This week, Rep. Brian Bilbray (R-CA) told KUSI in San Diego that one of the most offensive parts of the health care reform law is that it will move TRICARE, the health program covering servicemembers and their families, out of the Defense Department and “to the department that handles welfare.” He added that once members of the military find out, “all hell is going to break loose”:
BILBRAY: When the retired military finds out that their TRICARE has been moved out of the Department of Defense to the department that handles welfare — when you tell somebody that’s served this country in the military, that now their programs are going to be administered like welfare programs, rather than earned military benefits, all hell is going to break loose. I can’t wait for mom to hear that her TRICARE now is going to be administered by the welfare people.

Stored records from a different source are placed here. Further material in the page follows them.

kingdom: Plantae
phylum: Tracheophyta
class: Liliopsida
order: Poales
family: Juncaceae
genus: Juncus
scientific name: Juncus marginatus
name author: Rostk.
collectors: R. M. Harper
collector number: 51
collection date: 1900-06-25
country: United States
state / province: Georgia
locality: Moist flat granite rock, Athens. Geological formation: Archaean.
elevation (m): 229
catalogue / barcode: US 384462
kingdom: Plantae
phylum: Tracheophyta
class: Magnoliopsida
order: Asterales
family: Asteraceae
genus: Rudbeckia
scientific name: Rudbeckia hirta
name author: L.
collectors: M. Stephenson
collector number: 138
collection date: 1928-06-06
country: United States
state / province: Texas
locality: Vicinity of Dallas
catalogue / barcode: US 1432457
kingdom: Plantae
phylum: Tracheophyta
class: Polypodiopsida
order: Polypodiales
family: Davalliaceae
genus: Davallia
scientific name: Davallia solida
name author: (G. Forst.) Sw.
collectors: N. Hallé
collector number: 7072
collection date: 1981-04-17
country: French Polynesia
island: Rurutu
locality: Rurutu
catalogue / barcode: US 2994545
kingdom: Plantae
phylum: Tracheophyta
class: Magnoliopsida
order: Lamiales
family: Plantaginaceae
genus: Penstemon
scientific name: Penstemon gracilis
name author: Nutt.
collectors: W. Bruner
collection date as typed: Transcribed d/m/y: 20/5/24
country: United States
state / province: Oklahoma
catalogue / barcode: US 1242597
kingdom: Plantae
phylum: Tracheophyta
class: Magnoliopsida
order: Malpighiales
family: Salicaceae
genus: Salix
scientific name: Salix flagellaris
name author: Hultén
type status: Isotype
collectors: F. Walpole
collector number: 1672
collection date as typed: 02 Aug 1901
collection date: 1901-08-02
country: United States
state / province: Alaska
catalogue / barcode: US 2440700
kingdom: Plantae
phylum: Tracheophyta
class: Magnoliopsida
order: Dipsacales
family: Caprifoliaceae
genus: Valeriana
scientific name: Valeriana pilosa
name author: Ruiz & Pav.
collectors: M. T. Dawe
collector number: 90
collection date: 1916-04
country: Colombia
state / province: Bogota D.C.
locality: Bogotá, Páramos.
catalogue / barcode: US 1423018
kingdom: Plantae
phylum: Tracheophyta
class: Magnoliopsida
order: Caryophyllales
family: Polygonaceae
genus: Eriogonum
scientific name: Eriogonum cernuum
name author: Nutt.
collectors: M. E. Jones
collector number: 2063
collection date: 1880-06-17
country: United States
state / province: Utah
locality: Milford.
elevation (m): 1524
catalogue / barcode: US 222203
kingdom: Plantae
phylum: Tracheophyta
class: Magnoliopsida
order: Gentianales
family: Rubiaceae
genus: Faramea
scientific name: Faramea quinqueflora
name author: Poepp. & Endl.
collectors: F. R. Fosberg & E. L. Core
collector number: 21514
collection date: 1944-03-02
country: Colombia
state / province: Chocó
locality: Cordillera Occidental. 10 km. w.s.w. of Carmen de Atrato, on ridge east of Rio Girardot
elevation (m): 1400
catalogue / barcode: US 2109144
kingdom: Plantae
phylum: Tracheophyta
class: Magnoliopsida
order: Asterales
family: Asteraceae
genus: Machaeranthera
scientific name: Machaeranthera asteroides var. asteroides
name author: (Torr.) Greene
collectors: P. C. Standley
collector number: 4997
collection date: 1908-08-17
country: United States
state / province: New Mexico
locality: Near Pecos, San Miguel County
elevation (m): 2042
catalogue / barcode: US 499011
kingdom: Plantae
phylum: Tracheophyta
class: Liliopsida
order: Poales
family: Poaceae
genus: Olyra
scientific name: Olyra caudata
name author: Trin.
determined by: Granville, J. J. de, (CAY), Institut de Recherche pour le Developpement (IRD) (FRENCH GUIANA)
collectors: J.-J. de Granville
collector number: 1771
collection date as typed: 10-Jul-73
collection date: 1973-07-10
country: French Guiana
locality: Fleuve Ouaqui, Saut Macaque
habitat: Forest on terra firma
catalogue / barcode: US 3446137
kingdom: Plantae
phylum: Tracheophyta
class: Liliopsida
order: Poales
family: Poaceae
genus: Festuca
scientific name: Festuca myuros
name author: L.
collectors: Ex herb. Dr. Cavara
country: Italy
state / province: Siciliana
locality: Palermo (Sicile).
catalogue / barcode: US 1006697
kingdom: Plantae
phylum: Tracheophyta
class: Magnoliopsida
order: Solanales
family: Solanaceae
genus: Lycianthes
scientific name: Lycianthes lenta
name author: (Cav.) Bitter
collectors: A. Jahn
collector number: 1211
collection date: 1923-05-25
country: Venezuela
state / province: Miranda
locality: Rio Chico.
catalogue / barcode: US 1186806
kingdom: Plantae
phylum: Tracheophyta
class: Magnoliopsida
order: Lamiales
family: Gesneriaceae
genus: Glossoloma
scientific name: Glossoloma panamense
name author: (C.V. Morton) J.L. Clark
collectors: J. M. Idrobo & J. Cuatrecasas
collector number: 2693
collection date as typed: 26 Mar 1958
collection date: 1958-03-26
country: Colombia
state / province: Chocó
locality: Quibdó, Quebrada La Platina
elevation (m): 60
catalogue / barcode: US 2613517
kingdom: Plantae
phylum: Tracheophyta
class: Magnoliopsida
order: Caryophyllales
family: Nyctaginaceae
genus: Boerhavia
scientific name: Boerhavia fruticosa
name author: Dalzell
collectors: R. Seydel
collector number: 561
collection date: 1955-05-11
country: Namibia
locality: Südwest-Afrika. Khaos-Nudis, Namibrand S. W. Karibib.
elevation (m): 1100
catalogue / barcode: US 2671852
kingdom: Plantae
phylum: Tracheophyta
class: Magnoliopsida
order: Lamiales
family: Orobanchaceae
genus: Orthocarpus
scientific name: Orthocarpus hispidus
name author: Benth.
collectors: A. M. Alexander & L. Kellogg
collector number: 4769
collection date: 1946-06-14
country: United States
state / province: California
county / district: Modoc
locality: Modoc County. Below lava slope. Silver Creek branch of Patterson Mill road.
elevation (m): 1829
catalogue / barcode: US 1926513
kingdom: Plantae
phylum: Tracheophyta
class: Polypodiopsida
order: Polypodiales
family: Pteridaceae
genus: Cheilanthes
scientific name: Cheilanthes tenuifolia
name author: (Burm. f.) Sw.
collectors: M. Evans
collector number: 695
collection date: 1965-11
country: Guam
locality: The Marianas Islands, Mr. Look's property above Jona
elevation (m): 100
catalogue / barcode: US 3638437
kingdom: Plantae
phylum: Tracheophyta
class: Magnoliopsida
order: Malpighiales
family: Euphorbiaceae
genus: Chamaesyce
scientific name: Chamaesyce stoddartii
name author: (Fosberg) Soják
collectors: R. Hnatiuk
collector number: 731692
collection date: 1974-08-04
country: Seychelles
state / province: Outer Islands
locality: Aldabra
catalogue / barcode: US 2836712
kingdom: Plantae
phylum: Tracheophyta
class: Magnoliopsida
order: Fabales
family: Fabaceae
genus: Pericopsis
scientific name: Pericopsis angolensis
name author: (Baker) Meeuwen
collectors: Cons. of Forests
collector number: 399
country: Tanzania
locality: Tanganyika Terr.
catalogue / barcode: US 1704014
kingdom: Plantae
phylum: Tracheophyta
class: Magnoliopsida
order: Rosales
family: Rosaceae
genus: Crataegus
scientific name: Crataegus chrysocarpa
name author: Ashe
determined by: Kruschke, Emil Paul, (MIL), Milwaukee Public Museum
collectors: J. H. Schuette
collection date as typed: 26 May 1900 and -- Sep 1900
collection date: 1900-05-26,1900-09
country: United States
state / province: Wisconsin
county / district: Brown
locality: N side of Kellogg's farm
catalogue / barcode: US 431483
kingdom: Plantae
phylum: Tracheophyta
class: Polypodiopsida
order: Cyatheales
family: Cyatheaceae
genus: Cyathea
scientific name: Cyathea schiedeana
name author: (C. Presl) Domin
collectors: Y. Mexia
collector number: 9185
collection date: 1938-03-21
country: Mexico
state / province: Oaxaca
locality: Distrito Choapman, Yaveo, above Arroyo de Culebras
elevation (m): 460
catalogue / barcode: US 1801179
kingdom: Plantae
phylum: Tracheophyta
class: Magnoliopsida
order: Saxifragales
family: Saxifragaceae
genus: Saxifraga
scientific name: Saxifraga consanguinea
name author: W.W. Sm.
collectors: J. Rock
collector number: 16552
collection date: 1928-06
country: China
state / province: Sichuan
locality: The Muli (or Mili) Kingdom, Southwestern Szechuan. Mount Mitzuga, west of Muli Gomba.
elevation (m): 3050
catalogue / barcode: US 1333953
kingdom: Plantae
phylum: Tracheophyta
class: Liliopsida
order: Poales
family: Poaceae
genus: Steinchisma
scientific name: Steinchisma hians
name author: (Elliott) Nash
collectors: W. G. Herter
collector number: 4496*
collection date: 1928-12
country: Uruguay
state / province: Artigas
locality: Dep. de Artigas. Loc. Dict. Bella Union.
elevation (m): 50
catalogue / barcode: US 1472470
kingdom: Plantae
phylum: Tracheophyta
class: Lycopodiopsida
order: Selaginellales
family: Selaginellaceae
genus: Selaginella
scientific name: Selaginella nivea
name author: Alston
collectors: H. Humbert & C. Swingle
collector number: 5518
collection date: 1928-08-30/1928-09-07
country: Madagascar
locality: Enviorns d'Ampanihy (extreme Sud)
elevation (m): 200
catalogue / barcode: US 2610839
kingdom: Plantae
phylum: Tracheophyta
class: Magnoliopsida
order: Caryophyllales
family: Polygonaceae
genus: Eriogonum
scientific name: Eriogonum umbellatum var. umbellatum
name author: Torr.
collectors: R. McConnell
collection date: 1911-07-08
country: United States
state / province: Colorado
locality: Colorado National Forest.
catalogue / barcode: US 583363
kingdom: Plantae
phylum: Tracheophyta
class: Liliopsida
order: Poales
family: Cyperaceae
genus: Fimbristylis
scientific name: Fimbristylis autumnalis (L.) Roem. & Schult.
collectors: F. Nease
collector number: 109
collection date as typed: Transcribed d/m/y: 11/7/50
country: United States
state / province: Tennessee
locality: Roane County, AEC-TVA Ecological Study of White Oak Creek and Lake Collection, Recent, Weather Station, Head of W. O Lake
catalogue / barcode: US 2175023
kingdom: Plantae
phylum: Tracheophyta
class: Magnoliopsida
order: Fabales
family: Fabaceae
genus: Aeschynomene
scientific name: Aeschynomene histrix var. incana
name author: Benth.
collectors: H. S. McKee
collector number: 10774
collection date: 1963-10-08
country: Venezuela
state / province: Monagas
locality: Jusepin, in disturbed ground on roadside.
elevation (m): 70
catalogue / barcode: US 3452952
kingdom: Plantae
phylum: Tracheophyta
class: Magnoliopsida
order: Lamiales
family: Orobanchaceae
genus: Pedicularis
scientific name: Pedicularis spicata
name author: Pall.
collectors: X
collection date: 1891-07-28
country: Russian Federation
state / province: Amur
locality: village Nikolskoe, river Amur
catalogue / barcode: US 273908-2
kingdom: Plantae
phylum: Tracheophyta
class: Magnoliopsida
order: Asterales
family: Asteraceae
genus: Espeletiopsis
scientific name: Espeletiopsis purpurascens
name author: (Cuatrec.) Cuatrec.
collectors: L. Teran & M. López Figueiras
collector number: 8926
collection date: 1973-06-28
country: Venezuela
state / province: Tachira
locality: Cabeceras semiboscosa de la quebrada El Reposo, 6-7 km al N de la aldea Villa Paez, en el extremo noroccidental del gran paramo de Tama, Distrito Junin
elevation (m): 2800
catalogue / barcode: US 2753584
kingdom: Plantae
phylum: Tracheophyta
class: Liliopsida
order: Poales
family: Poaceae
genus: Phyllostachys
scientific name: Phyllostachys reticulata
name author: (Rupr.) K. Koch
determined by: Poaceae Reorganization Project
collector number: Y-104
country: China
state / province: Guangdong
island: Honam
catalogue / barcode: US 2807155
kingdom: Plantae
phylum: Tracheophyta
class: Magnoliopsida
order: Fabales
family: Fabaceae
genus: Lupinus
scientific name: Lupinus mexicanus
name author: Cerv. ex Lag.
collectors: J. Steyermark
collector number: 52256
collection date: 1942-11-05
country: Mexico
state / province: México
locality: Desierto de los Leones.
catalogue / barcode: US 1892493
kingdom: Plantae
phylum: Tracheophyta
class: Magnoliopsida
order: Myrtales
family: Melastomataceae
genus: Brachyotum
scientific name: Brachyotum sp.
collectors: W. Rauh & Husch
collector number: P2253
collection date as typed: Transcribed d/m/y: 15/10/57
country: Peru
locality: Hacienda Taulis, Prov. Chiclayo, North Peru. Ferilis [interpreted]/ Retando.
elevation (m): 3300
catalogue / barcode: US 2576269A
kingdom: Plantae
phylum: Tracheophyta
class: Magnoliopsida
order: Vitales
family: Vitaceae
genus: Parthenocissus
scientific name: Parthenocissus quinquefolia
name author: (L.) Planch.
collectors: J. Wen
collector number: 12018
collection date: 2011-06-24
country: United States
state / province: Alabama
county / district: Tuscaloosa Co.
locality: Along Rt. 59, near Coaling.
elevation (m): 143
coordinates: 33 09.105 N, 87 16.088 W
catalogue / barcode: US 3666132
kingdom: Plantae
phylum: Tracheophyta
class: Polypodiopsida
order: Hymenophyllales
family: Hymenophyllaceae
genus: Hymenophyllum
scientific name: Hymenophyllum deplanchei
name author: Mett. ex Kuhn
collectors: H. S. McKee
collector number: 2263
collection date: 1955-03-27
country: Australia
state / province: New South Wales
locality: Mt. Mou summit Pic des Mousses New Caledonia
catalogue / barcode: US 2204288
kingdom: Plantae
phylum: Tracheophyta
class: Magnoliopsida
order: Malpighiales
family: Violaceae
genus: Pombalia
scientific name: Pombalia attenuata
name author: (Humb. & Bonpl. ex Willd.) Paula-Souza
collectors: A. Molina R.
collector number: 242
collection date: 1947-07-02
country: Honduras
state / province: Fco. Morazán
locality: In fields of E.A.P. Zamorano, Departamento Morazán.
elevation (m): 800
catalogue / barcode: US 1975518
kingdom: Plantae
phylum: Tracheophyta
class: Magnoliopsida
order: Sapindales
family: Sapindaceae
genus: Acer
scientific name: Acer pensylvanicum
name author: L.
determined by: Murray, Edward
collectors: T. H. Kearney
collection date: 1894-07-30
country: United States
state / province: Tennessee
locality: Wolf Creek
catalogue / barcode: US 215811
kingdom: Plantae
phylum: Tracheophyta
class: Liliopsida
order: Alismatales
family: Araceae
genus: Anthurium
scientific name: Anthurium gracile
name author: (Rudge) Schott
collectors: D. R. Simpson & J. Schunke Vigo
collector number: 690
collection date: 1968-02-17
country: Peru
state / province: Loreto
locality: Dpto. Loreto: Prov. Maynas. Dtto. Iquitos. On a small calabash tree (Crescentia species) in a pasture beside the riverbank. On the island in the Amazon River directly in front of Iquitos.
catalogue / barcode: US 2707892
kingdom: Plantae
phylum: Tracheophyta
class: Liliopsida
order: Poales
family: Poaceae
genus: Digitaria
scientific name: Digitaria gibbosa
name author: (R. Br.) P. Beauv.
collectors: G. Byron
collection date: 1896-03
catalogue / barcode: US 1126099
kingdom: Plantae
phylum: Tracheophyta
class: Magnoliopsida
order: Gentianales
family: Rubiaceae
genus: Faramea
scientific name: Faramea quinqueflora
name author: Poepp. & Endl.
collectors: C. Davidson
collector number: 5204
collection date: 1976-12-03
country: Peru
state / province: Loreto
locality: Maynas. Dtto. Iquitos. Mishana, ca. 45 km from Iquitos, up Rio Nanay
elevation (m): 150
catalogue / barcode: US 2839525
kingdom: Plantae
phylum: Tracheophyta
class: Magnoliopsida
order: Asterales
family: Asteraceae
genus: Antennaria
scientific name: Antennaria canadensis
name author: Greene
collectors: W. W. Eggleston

Q: That’s just one of the things we keep finding out as we keep peeling the onion on this day after.
There is no basis to Bilbray’s claim, which he has repeated to other outlets. The Administration for Children and Families at the Department of Health and Human Services administers the Temporary Assistance for Needy Families program, aka “welfare,” and nothing in the Patient Protection and Affordable Care Act says that TRICARE will be going there. “Those who depend on TriCARE should rest assured — TRICARE will not change under health insurance reform,” HHS spokesman Nick Papas told ThinkProgress. TriCARE spokesman Austin Camacho has also said, “Tricare is a DoD agency, and I’m quite sure it will stay that way.” Even Sen. John McCain (R-AZ), appearing on C-SPAN’s Washington Journal on Monday, insisted that the Affordable Care Act won’t affect military care. Watch it:
Vietnam Veterans of America President John Rowan denounced the voices who are trying to “frighten veterans” with misinformation on TRICARE:
It is unfortunate that some continue to raise what is now even more clearly a false alarm that is apparently meant to frighten veterans and their families in order to prompt them to oppose the pending legislation. While there is legitimate debate as to whether or not the pending health care measures should become law, VVA does not appreciate spreading rumors that are not accurate by any political partisan from any point of the political spectrum
Even the American Legion, usually one of the most conservative veterans groups, has said military members “can rest assured that her TRICARE benefits are secure under the law signed by President Obama.” The Veterans of Foreign Wars is urging the passage of a companion GOP bill, saying it “would help clear up ambiguities.”
Additionally, the chairs of five House committees — including Veterans Affairs and Armed Services — have written that they reviewed the health care legislation and concluded that the intent “was never to undermine or change” TRICARE. VA officials, including Shinseki, have said the same.